I’ve had a lot of questions about homework lately. Hopefully I can clear up some things.
My first rule of teaching is: Parents are the student’s number 1 educator and I facilitate to serve student and parent needs. We were raised on the idea that more homework leads to higher achievement, but research shows that it’s just not true. So here’s the deal with homework:
English homework is sent home every Thursday. Students even have time to place it directly into their backpack. Homework is due the following Wednesday. Occasionally homework is place in mailboxes if “the day gets away.” This is rare. I try to do it early in the day.
English homework has been sent home consistently since October, excluding holidays.
Students were also given a laminated reading log to monitor their own progress in December. Students are asked to read for 20 minutes a day.
Please remind your child to write his or her name on his work. Credit is only given to homework that is turned in on time with a name.
Research indicates that homework has little influence on student achievement. With our 45 minutes of planning/contract time (2:30 to 3:15) I prioritize class assignments over creating and checking homework. It’s there, it can be cool, lots of students like it, but it is ver low on my priorities because, well, class time is when I’m teaching and that’s where I need to my mind and energy.
I believe homework is valuable, and it is part of the school’s mission statement, but enrichment (music, sports, art), reading, parent-child verbal interaction, and cooperative play are more important. Look to Scandinavia as evidence. Parents who talk and engage with their children seem to do the best in school, and it seems very obvious that Richmond students have lots of fun with their parents. (Remember some students really DO need additional tutoring or practice reading, and it is important that those children have that additional time since we do not have it in class nor have a reading class for students.)
After five years in second grade, this is why I’m not a stickler for homework at this age level. We have tried HEAVY loads of homework and we had the same results in achievement.
Upper grades will demand a lot with homework. You should prepare yourself for much more work in the upper grade levels. Right now, just practicing getting something in on a deadline is probably the most valuable piece of English homework. More practice never hurts, either.

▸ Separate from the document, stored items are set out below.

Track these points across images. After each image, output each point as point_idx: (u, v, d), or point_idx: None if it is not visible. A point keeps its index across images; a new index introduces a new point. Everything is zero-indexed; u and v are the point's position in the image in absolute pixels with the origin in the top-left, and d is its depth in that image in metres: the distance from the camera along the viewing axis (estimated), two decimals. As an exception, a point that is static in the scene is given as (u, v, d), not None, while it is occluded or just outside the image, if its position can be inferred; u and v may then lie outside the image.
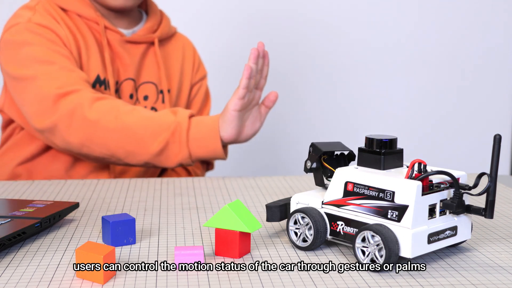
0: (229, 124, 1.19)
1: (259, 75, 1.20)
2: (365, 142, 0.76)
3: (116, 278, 0.68)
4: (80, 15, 1.34)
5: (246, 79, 1.15)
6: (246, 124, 1.23)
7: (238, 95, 1.17)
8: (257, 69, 1.18)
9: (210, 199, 1.02)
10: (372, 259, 0.70)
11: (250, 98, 1.20)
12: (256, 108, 1.24)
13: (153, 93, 1.41)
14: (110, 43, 1.36)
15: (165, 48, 1.46)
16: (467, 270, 0.71)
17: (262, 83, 1.22)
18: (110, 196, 1.05)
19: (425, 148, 2.37)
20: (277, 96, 1.24)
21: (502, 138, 0.70)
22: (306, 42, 2.28)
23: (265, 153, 2.34)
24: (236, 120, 1.19)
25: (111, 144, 1.21)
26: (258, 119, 1.25)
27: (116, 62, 1.37)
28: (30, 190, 1.08)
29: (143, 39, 1.40)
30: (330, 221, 0.75)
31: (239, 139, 1.23)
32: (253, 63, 1.17)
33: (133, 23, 1.43)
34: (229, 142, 1.23)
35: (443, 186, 0.72)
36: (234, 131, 1.20)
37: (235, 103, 1.17)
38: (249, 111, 1.23)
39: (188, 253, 0.70)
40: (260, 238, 0.81)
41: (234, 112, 1.18)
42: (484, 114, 2.38)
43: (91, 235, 0.83)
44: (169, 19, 1.49)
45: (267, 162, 2.35)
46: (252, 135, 1.25)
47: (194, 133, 1.20)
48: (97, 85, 1.33)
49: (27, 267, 0.71)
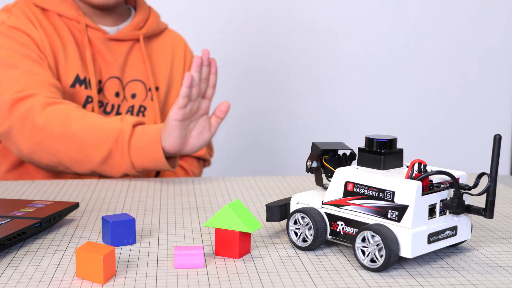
0: (170, 134, 1.13)
1: (204, 84, 1.14)
2: (365, 142, 0.76)
3: (116, 278, 0.68)
4: (61, 15, 1.33)
5: (185, 88, 1.09)
6: (192, 134, 1.17)
7: (178, 104, 1.11)
8: (200, 77, 1.12)
9: (210, 199, 1.02)
10: (372, 259, 0.70)
11: (194, 108, 1.14)
12: (204, 118, 1.17)
13: (141, 91, 1.39)
14: (91, 42, 1.35)
15: (154, 45, 1.44)
16: (467, 270, 0.71)
17: (210, 92, 1.15)
18: (110, 196, 1.05)
19: (425, 148, 2.37)
20: (229, 106, 1.17)
21: (502, 138, 0.70)
22: (307, 42, 2.28)
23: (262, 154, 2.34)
24: (177, 130, 1.13)
25: (57, 151, 1.19)
26: (207, 130, 1.18)
27: (98, 61, 1.35)
28: (30, 190, 1.08)
29: (127, 36, 1.38)
30: (330, 221, 0.75)
31: (184, 150, 1.17)
32: (195, 71, 1.11)
33: (120, 20, 1.41)
34: (173, 153, 1.17)
35: (443, 186, 0.72)
36: (177, 142, 1.14)
37: (175, 113, 1.11)
38: (194, 121, 1.16)
39: (188, 253, 0.70)
40: (260, 238, 0.81)
41: (175, 122, 1.12)
42: (484, 114, 2.38)
43: (91, 235, 0.83)
44: (158, 15, 1.47)
45: (265, 163, 2.35)
46: (201, 146, 1.18)
47: (136, 142, 1.16)
48: (77, 85, 1.32)
49: (27, 267, 0.71)
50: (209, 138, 1.18)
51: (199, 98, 1.14)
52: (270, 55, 2.28)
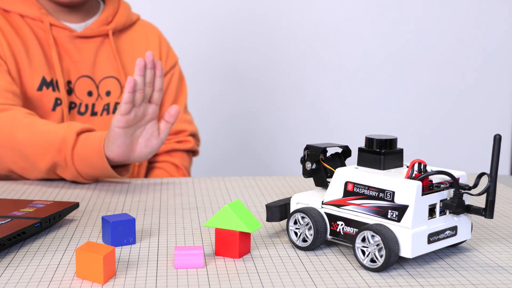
0: (114, 142, 1.07)
1: (149, 88, 1.07)
2: (365, 142, 0.76)
3: (116, 278, 0.68)
4: (23, 15, 1.29)
5: (127, 93, 1.03)
6: (139, 141, 1.10)
7: (120, 110, 1.04)
8: (144, 81, 1.06)
9: (210, 199, 1.02)
10: (372, 259, 0.70)
11: (139, 113, 1.07)
12: (152, 124, 1.10)
13: (115, 88, 1.35)
14: (57, 41, 1.31)
15: (125, 38, 1.39)
16: (467, 270, 0.71)
17: (156, 96, 1.09)
18: (110, 196, 1.05)
19: (425, 148, 2.37)
20: (178, 110, 1.11)
21: (502, 138, 0.70)
22: (307, 41, 2.28)
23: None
24: (121, 138, 1.06)
25: (5, 160, 1.16)
26: (155, 136, 1.11)
27: (65, 61, 1.31)
28: (30, 190, 1.08)
29: (95, 32, 1.34)
30: (330, 221, 0.75)
31: (131, 158, 1.11)
32: (139, 74, 1.05)
33: (88, 16, 1.36)
34: (119, 162, 1.11)
35: (443, 186, 0.72)
36: (121, 150, 1.07)
37: (118, 120, 1.05)
38: (141, 127, 1.10)
39: (188, 253, 0.70)
40: (260, 238, 0.81)
41: (118, 129, 1.05)
42: (484, 114, 2.38)
43: (91, 235, 0.83)
44: (129, 7, 1.42)
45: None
46: (149, 153, 1.12)
47: (79, 151, 1.10)
48: (44, 88, 1.27)
49: (27, 267, 0.71)
50: (158, 144, 1.12)
51: (145, 103, 1.08)
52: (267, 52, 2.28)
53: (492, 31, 2.34)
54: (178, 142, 1.43)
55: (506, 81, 2.38)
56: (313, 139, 2.25)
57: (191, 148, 1.43)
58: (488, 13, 2.32)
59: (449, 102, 2.36)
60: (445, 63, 2.34)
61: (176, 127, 1.43)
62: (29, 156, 1.13)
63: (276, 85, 2.29)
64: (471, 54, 2.34)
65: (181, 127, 1.44)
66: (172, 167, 1.41)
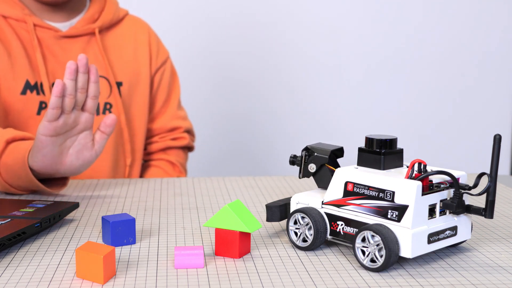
0: (39, 151, 0.98)
1: (82, 94, 0.98)
2: (365, 142, 0.76)
3: (116, 278, 0.68)
4: (6, 16, 1.25)
5: (54, 97, 0.94)
6: (69, 152, 1.01)
7: (47, 117, 0.95)
8: (75, 86, 0.97)
9: (210, 199, 1.02)
10: (372, 259, 0.70)
11: (70, 121, 0.98)
12: (86, 134, 1.01)
13: (104, 88, 1.30)
14: (42, 42, 1.26)
15: (112, 36, 1.35)
16: (467, 270, 0.71)
17: (90, 104, 1.00)
18: (110, 196, 1.05)
19: (425, 148, 2.37)
20: (115, 120, 1.03)
21: (502, 138, 0.70)
22: (307, 41, 2.28)
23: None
24: (48, 147, 0.97)
25: None
26: (89, 148, 1.02)
27: (50, 62, 1.27)
28: (30, 190, 1.08)
29: (81, 31, 1.29)
30: (330, 221, 0.75)
31: (60, 171, 1.02)
32: (69, 78, 0.95)
33: (74, 14, 1.31)
34: (45, 174, 1.02)
35: (443, 186, 0.72)
36: (47, 161, 0.99)
37: (44, 126, 0.96)
38: (72, 136, 1.01)
39: (188, 253, 0.70)
40: (260, 238, 0.81)
41: (44, 137, 0.97)
42: (484, 114, 2.38)
43: (91, 235, 0.83)
44: (116, 2, 1.37)
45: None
46: (81, 166, 1.03)
47: (5, 160, 1.02)
48: (27, 92, 1.23)
49: (27, 267, 0.71)
50: (92, 157, 1.03)
51: (77, 111, 0.99)
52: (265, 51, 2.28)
53: (492, 31, 2.34)
54: (173, 139, 1.42)
55: (506, 81, 2.38)
56: (312, 139, 2.24)
57: (186, 144, 1.42)
58: (488, 13, 2.32)
59: (449, 102, 2.36)
60: (445, 63, 2.34)
61: (170, 124, 1.42)
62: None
63: (274, 85, 2.29)
64: (471, 54, 2.34)
65: (176, 123, 1.42)
66: (168, 165, 1.40)
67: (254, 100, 2.29)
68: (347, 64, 2.31)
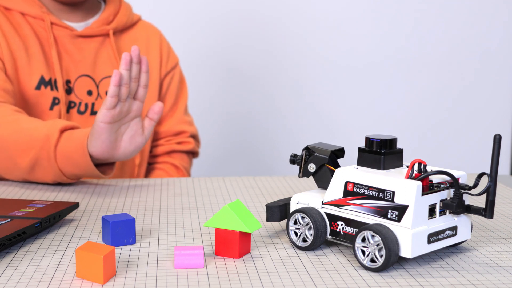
0: (98, 138, 1.04)
1: (134, 83, 1.05)
2: (365, 142, 0.76)
3: (116, 278, 0.68)
4: (24, 14, 1.29)
5: (113, 86, 1.01)
6: (123, 138, 1.08)
7: (105, 105, 1.02)
8: (130, 76, 1.04)
9: (210, 199, 1.02)
10: (372, 259, 0.70)
11: (124, 109, 1.05)
12: (137, 121, 1.09)
13: None
14: (57, 40, 1.30)
15: (126, 38, 1.39)
16: (467, 270, 0.71)
17: (141, 92, 1.07)
18: (110, 196, 1.05)
19: (425, 148, 2.37)
20: (162, 107, 1.11)
21: (502, 138, 0.70)
22: (308, 41, 2.28)
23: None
24: (105, 134, 1.04)
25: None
26: (140, 133, 1.09)
27: (65, 60, 1.31)
28: (30, 190, 1.08)
29: (96, 32, 1.33)
30: (330, 221, 0.75)
31: (116, 156, 1.08)
32: (124, 68, 1.03)
33: (89, 15, 1.37)
34: (103, 159, 1.08)
35: (443, 186, 0.72)
36: (105, 146, 1.05)
37: (103, 114, 1.03)
38: (125, 123, 1.08)
39: (188, 253, 0.70)
40: (260, 238, 0.81)
41: (103, 124, 1.03)
42: (484, 114, 2.38)
43: (91, 235, 0.83)
44: (130, 7, 1.42)
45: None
46: (133, 151, 1.10)
47: (62, 148, 1.07)
48: (42, 87, 1.27)
49: (27, 267, 0.71)
50: (142, 142, 1.10)
51: (130, 99, 1.07)
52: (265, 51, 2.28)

English homework is supplemental to the rich life you lead, but life itself and authentic learning experiences (an instrument, building a table or computer, drama class) are more valuable. There is nothing I can provide that you (teacher and parent) that you cannot do better. Let me add that I learned more about being an educator from being a student in ballet class than I ever learned in graduate school. Last year I began talking film classes and again, that enrichment has helped me teach writing. I think playing in bands for 20 years has helped me understand how to work closely with three other teachers. None of these things had anything to do with the homework I was assigned in school, that I did out of compliance rather than scholarship.
Try to do assigned homework. Don’t stress about it. Make sure you know what your child is reading and talking about what they are reading. That’s what will really help them.
ALWAYS do your Japanese homework!
We are moving quick in class in a good way!